Ce qui nous pourrait nous « sauver » est la dépendance de certains pays exportateurs à l’importation de nourriture, notamment céréales, qui se verraient ainsi contraints de continuer à exporter. Quoi qu’il en soit, il est très difficile de prévoir comment le système économique mondial pourrait se réorganiser avec moins de flux d’énergie. Cet article, comme d’autres, n’est qu’exploratoire.

Pour sortir sur une note positive, quelques leviers et chantiers qui s’offrent à nous (désolé, c’est un peu bateau) :

  • En cas de crise ponctuelle grave et/ou de descente trop brutale : des fermetures, des interdictions, et des rationnements, pour sauver l’essentiel.
  • A propos de sauver l’essentiel, investir dans la sécurité alimentaire. D’ailleurs, ça avance du côté de l’Union Européenne, les travaux de notre ami Stéphane Linou n’y étant pas étrangers.

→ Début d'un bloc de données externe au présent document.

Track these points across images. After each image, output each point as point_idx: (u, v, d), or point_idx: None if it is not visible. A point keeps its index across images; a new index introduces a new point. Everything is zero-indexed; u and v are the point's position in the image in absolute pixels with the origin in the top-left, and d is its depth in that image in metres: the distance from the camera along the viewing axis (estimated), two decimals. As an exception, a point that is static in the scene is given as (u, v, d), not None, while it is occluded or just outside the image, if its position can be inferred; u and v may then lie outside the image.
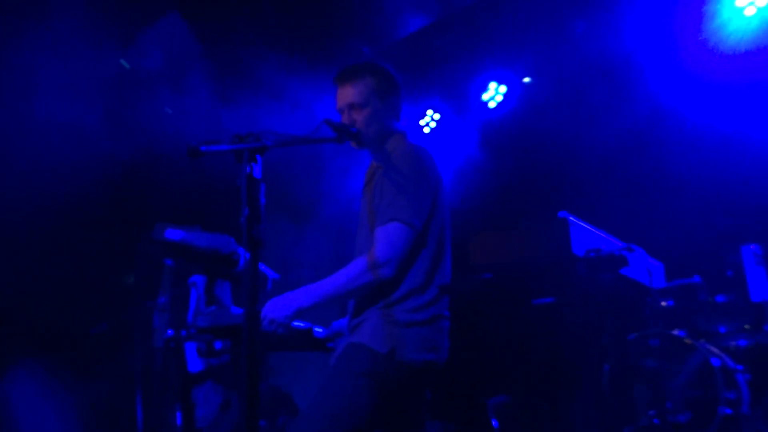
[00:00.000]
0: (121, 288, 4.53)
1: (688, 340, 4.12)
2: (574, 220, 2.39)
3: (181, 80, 5.00)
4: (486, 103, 5.81)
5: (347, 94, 2.68)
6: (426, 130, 6.11)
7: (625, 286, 2.57)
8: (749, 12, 4.64)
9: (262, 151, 2.05)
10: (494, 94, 5.77)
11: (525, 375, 4.39)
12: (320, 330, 3.18)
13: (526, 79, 5.48)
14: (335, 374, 2.44)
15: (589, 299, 2.50)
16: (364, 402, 2.36)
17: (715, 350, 4.17)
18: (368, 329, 2.45)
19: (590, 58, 5.05)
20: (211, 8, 4.98)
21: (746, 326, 4.34)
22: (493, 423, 4.57)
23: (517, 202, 4.98)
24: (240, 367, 1.95)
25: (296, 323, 3.09)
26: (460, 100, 5.93)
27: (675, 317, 4.36)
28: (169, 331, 3.16)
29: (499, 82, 5.74)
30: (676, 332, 4.19)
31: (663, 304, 4.30)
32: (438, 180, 2.59)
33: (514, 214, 4.85)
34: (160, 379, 3.17)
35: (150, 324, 3.16)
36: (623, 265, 2.35)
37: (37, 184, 4.11)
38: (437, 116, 6.07)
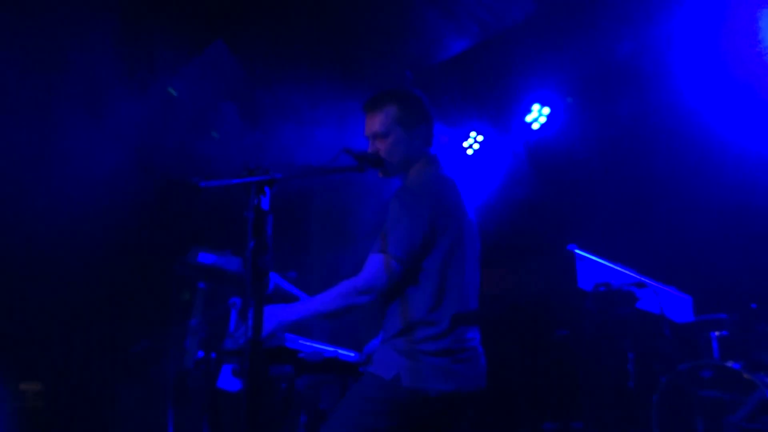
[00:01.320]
0: (165, 307, 4.68)
1: (745, 374, 3.94)
2: (582, 254, 2.33)
3: (226, 107, 5.16)
4: (529, 125, 5.75)
5: (372, 122, 2.71)
6: (469, 152, 6.09)
7: (642, 319, 2.48)
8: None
9: (271, 184, 2.10)
10: (537, 115, 5.70)
11: (539, 406, 4.27)
12: (352, 354, 3.21)
13: (569, 99, 5.39)
14: (348, 398, 2.48)
15: (600, 331, 2.43)
16: (377, 426, 2.37)
17: (773, 384, 3.97)
18: (377, 358, 2.50)
19: (633, 82, 4.93)
20: (255, 36, 5.13)
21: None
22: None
23: (546, 229, 4.88)
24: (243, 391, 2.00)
25: (323, 349, 3.14)
26: (503, 122, 5.88)
27: (728, 348, 4.18)
28: (200, 353, 3.26)
29: (543, 104, 5.67)
30: (730, 364, 4.02)
31: (717, 334, 4.14)
32: (448, 210, 2.56)
33: (538, 242, 4.75)
34: (190, 399, 3.27)
35: (182, 345, 3.27)
36: (634, 300, 2.27)
37: (82, 206, 4.31)
38: (480, 138, 6.04)
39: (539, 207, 5.12)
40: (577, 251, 2.24)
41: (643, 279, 2.51)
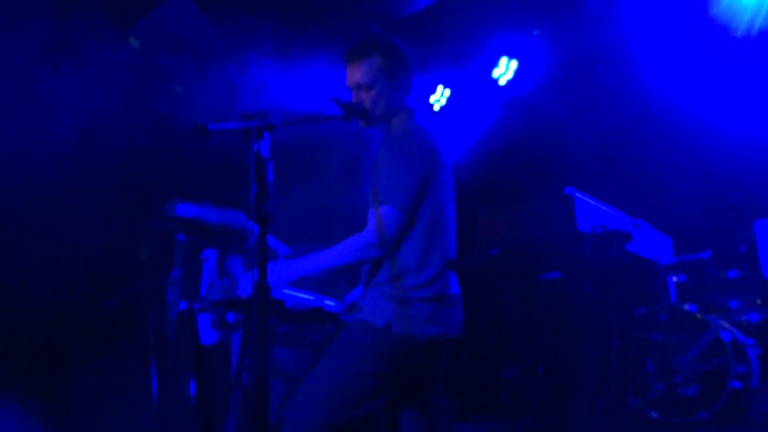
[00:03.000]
0: (136, 262, 4.60)
1: (698, 315, 4.13)
2: (580, 196, 2.40)
3: (190, 58, 5.02)
4: (497, 80, 5.78)
5: (355, 73, 2.69)
6: (436, 107, 6.10)
7: (631, 261, 2.59)
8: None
9: (270, 129, 2.09)
10: (505, 70, 5.74)
11: (532, 349, 4.43)
12: (332, 303, 3.25)
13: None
14: (338, 346, 2.51)
15: (595, 275, 2.53)
16: (368, 371, 2.42)
17: (725, 325, 4.19)
18: (366, 306, 2.53)
19: (602, 34, 4.99)
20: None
21: (758, 301, 4.35)
22: (502, 396, 4.63)
23: (527, 178, 4.97)
24: (249, 338, 2.01)
25: (307, 299, 3.16)
26: (470, 76, 5.90)
27: (685, 292, 4.38)
28: (182, 304, 3.25)
29: (510, 57, 5.70)
30: (686, 307, 4.20)
31: (674, 279, 4.31)
32: (435, 159, 2.60)
33: (523, 190, 4.84)
34: (173, 350, 3.25)
35: (163, 297, 3.24)
36: (629, 241, 2.36)
37: (52, 160, 4.17)
38: (447, 92, 6.05)
39: (518, 156, 5.20)
40: (576, 194, 2.30)
41: (636, 221, 2.60)
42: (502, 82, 5.76)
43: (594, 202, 2.51)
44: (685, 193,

Félicitations Stéphane !
  • Accélérer la Recherche et Développement dans la mobilité électrique
  • Accélérer le développement des transports en commun et des mobilités douces.
  • Inverser la tendance à l’étalement urbain et redensifier l’occupation de l’espace autour des villes petites et moyennes.
  • Accélérer la transition agroécologique et inciter à l’adoption de techniques agricoles sur sols vivants, moins consommatrices de carburants et d’intrants pétrochimiques.
  • Mobiliser tous les acteurs du monde politique, des entreprises et de la société civile autour du rapport RTE (c’est le seul travail fournissant un cap et de la visibilité à long terme à notre pays) ; ne pas se tirer une balle dans le pied en fermant des réacteurs nucléaires en bon état, ou par des moratoires sur les énergies renouvelables. La question n’est pas de savoir si l’on préfère le nucléaire ou les ENR (ces enfantillages et ces oppositions stériles et hors-sujet doivent vraiment cesser). La question est d’avoir assez d’électricité pour vivre dignement.
  • Diffuser une culture de la sobriété qui s’épanouit autrement que par la surconsommation : c’est en bonne voie, les enquêtes d’opinion indiquent qu’une notion comme la « décroissance » et « consommer moins mais mieux » se répand. Ce n’est certes guère traduit dans les actes, mais les gens se mettent progressivement en tête un récit alternatif.